Study questions:
a: Rewrite the Key Largo redfish thread, starting with "## bugslinger (Jun" and going on through "spin tackle huh?", swapping "spin tackle" for "conventional tackle".
b: In the Key Largo redfish thread, what did the other fish try to do when they smacked into the hooked fish?

# Key Largo Reds on Fly



## TampaFlyGirl (Feb 15, 2012)

I just recently became a contributor to saltyshores.com. Here's my first writeup, it's about redfish on fly in Key Largo. Hope you enjoy it.




http://saltyshores.com/wordpress/2013/08/05/general/key-largo-reds-on-fly/


----------



## lemaymiami (Feb 9, 2007)

*Re: Reds on Fly*

Very nice write up.... glad you enjoyed the trip. That whole 30 miles from Key Largo to Flamingo holds some great opportunities.


----------



## c0rvtte73 (Apr 15, 2013)

*Re: Reds on Fly*

Awesome write up! Those Keys Reds are so gorgeous!


----------



## bugslinger (Jun 4, 2012)

*Re: Reds on Fly*

Great write up and what a great opportunity you had. 
Happy you got that redfish on the fly, what a difference from spin tackle huh?


----------



## sickz284u (Mar 8, 2012)

Saw the picture on skiff life Facebook. Beautiful lady with a pretty redfish lol


----------



## Jestevez (Oct 14, 2011)

Great report!


----------



## Bill_Laminack (Feb 12, 2012)

Nice work Alissa!


----------



## creekfreak (Jan 8, 2013)

Great job.You are awesome girl.


----------



## ifsteve (Jul 1, 2010)

Sweet, thanks for posting!


----------



## swampfox (May 9, 2007)

I was shocked at all the reds around Big Pine a couple years ago. Nothing like sight fishing reds on crystal clear white hard bottom. It was bone fish with some color. ;D


----------



## TampaFlyGirl (Feb 15, 2012)

It was pretty awesome, the fish were very aggressive too...multiple fish would smack into the hooked fish, trying to steal the fly out of it's mouth. I've never seen anything like it!


----------

Extracted records:
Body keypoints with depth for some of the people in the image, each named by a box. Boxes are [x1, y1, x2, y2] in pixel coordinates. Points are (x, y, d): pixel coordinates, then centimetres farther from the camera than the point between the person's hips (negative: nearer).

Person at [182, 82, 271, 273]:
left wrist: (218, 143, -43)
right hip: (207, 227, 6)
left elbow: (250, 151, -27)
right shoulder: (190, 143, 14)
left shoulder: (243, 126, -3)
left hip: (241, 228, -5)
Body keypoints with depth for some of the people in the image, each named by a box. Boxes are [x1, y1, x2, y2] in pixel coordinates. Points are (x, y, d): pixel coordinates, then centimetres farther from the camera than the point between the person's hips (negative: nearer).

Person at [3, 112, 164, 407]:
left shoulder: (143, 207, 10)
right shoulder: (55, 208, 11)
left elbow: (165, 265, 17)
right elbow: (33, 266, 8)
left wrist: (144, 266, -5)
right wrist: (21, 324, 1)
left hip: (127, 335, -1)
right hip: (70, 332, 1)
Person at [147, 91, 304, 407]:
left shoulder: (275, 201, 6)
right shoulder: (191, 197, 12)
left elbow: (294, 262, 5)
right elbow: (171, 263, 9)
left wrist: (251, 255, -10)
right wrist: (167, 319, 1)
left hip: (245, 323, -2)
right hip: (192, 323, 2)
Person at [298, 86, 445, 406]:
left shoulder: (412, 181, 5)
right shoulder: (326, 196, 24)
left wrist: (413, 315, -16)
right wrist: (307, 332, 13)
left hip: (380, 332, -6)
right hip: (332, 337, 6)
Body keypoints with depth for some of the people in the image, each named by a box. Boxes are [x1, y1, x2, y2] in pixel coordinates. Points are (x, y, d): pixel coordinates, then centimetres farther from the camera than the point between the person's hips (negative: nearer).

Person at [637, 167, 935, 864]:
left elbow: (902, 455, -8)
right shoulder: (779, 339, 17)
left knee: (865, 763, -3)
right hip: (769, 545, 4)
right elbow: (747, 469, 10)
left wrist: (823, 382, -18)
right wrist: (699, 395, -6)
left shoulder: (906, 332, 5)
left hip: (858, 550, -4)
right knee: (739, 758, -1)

* * *

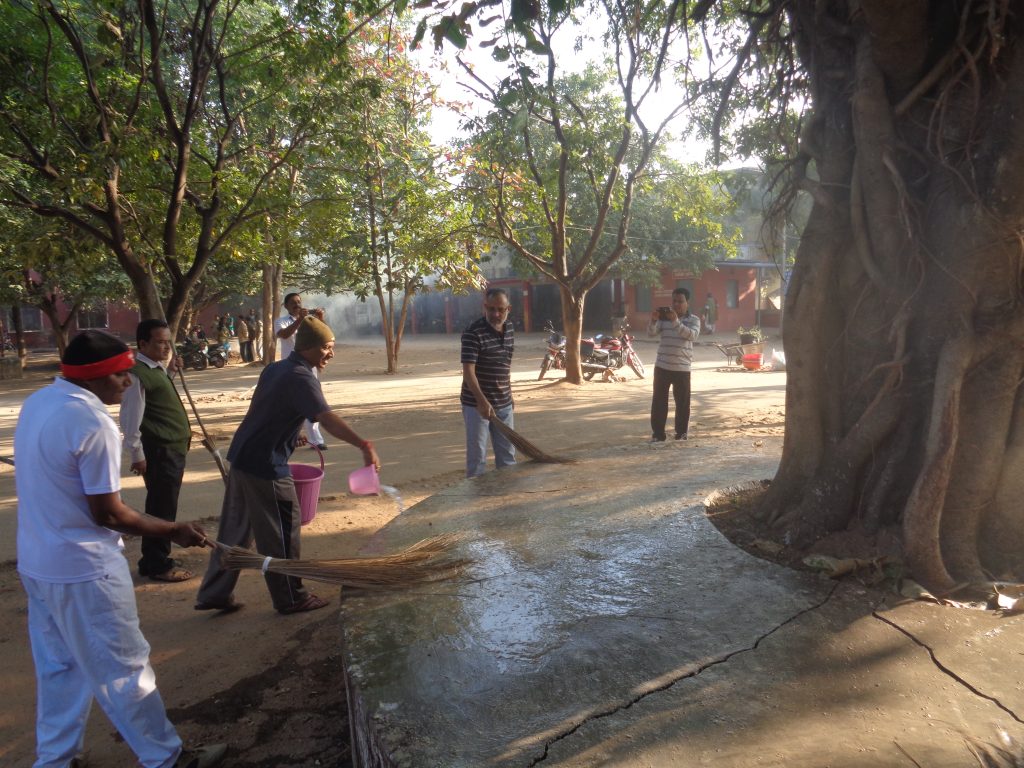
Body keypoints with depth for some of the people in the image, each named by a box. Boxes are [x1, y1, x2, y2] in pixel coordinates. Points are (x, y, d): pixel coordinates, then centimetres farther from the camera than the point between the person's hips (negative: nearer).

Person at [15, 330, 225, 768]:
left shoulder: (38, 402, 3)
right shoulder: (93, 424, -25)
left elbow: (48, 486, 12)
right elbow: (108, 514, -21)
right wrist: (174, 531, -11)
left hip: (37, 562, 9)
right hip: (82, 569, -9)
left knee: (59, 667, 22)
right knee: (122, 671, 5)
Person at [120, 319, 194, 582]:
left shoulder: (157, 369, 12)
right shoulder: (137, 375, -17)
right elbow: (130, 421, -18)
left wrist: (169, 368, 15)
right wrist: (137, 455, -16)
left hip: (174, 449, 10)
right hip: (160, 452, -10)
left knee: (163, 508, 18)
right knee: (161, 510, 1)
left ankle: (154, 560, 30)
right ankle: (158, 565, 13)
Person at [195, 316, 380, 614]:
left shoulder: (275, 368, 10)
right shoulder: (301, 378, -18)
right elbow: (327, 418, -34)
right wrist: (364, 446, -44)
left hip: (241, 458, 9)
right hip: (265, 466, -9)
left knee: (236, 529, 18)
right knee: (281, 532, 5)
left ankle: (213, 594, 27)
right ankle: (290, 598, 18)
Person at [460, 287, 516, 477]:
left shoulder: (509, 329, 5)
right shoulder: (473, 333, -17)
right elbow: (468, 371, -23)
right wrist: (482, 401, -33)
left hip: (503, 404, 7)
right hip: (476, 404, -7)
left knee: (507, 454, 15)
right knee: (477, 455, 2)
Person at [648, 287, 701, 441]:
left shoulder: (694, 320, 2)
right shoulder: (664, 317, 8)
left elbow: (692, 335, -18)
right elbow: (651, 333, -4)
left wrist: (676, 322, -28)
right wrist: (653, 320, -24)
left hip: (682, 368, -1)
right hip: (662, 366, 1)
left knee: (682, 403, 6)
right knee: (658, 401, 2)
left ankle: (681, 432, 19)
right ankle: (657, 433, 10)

==

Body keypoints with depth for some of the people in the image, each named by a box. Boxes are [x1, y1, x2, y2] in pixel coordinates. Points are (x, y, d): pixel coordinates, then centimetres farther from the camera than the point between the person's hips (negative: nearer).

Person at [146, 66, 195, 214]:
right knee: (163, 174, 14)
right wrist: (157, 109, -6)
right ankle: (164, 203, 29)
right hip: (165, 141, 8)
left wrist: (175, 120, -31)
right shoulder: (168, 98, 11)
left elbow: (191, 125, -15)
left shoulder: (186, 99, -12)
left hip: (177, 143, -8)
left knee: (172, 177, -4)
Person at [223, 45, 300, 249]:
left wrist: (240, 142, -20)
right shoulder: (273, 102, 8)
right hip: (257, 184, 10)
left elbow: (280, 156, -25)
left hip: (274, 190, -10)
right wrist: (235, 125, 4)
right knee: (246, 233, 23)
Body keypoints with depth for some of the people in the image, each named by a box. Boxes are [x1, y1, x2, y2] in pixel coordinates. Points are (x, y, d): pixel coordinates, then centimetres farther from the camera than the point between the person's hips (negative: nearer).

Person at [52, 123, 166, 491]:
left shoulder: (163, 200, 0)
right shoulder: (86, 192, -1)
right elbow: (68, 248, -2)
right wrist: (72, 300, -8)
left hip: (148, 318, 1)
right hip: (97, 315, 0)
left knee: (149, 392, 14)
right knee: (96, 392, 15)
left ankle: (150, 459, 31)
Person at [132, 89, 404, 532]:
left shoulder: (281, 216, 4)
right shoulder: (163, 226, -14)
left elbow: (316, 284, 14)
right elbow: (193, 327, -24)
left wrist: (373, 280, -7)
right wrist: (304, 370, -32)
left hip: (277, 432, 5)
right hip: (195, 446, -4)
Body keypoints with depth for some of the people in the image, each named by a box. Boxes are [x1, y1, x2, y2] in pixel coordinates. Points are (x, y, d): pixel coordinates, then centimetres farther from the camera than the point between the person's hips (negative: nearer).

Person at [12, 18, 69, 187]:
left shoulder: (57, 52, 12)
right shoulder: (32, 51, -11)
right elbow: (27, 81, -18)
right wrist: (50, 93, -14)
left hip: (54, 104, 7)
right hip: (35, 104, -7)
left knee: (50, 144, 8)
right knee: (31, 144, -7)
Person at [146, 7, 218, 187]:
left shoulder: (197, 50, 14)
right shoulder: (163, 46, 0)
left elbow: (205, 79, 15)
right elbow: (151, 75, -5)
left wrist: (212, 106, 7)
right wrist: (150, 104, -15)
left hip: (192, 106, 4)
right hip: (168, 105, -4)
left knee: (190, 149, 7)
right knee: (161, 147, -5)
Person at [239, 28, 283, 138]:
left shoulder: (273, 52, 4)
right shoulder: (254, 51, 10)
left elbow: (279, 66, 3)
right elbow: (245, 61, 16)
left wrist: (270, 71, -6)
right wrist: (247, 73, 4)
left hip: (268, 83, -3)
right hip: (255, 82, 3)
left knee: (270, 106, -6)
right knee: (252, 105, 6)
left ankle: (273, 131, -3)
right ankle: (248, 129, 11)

List of answers:
a:
## bugslinger (Jun 4, 2012)

*Re: Reds on Fly*

Great write up and what a great opportunity you had. 
Happy you got that redfish on the fly, what a difference from conventional tackle huh?

b: They tried to steal the fly out of its mouth.